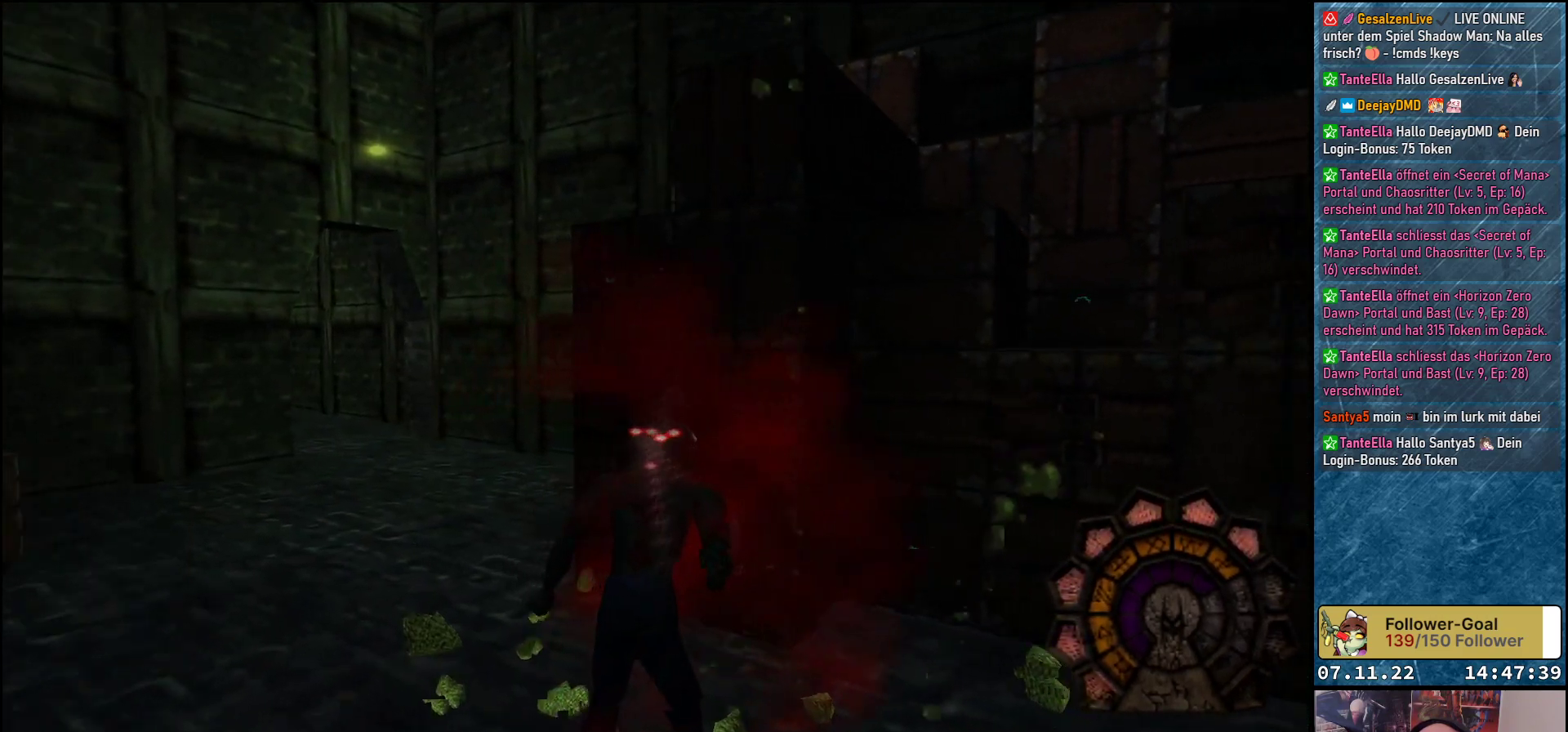
{"buttons": ["DPAD_UP"], "left_stick": "center", "events": [[250, "DPAD_UP", "down"], [283, "DPAD_RIGHT", "up"]]}
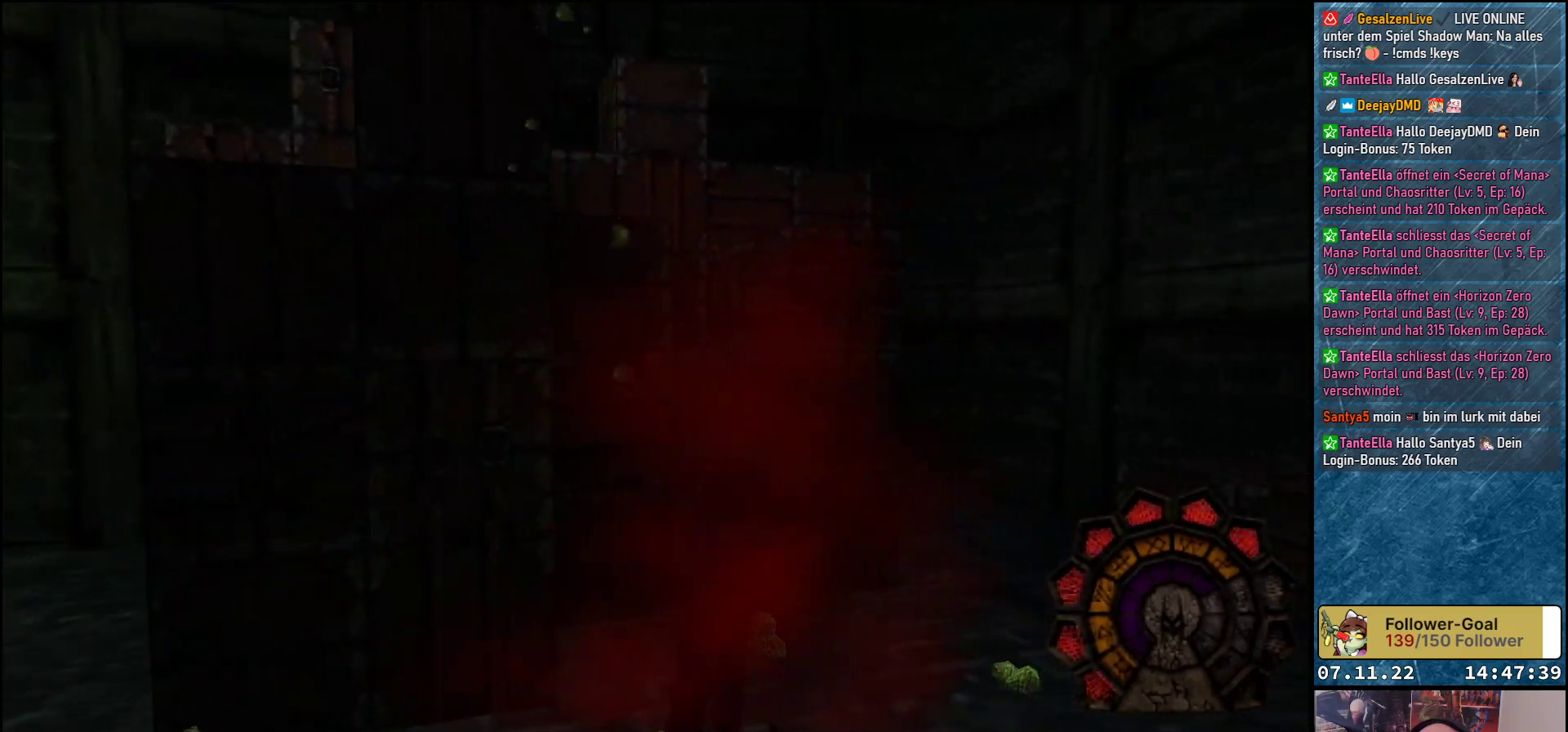
{"buttons": ["Y", "DPAD_UP", "DPAD_LEFT"], "left_stick": "center", "events": [[17, "Y", "down"], [350, "DPAD_LEFT", "down"]]}
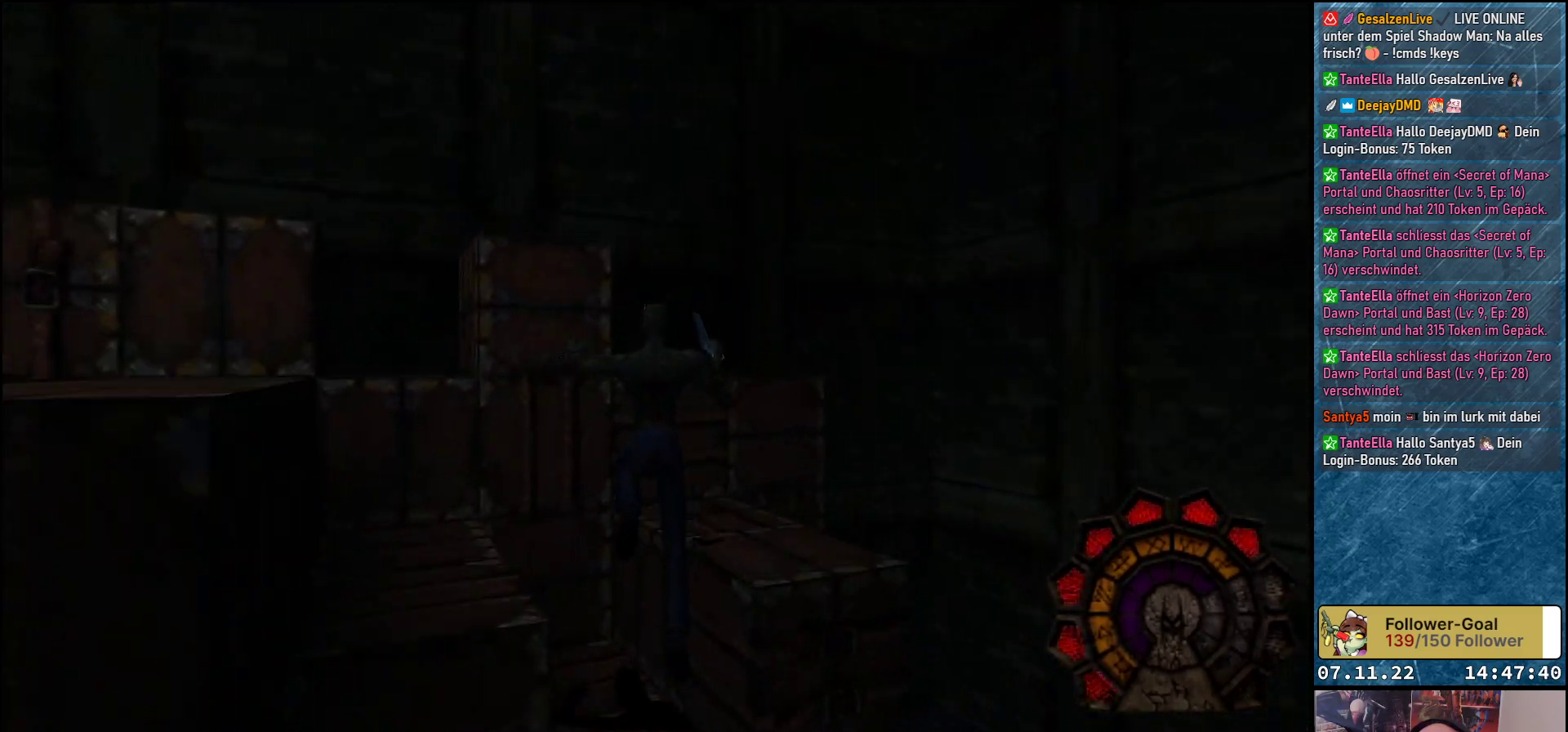
{"buttons": ["DPAD_UP", "DPAD_LEFT"], "left_stick": "center", "events": [[83, "Y", "up"]]}
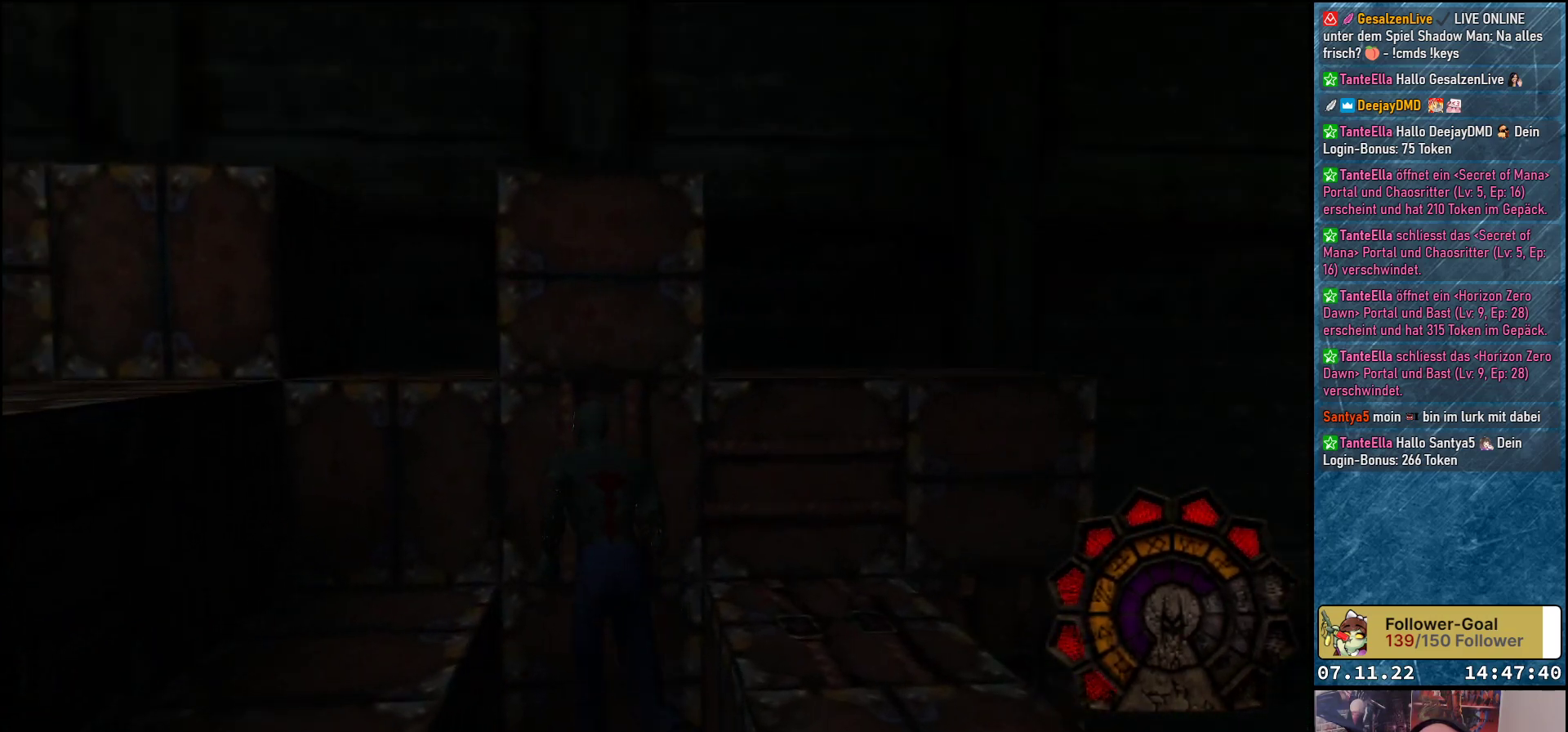
{"buttons": ["Y", "DPAD_UP", "DPAD_LEFT"], "left_stick": "center", "events": [[33, "Y", "down"]]}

==*==

## Problem to solve:
Your reply should restate the data above word for word and contain no pictures.

## Solved exercise:
{"buttons": ["DPAD_UP"], "left_stick": "center", "events": [[250, "DPAD_UP", "down"], [283, "DPAD_RIGHT", "up"]]}
{"buttons": ["Y", "DPAD_UP", "DPAD_LEFT"], "left_stick": "center", "events": [[17, "Y", "down"], [350, "DPAD_LEFT", "down"]]}
{"buttons": ["DPAD_UP", "DPAD_LEFT"], "left_stick": "center", "events": [[83, "Y", "up"]]}
{"buttons": ["Y", "DPAD_UP", "DPAD_LEFT"], "left_stick": "center", "events": [[33, "Y", "down"]]}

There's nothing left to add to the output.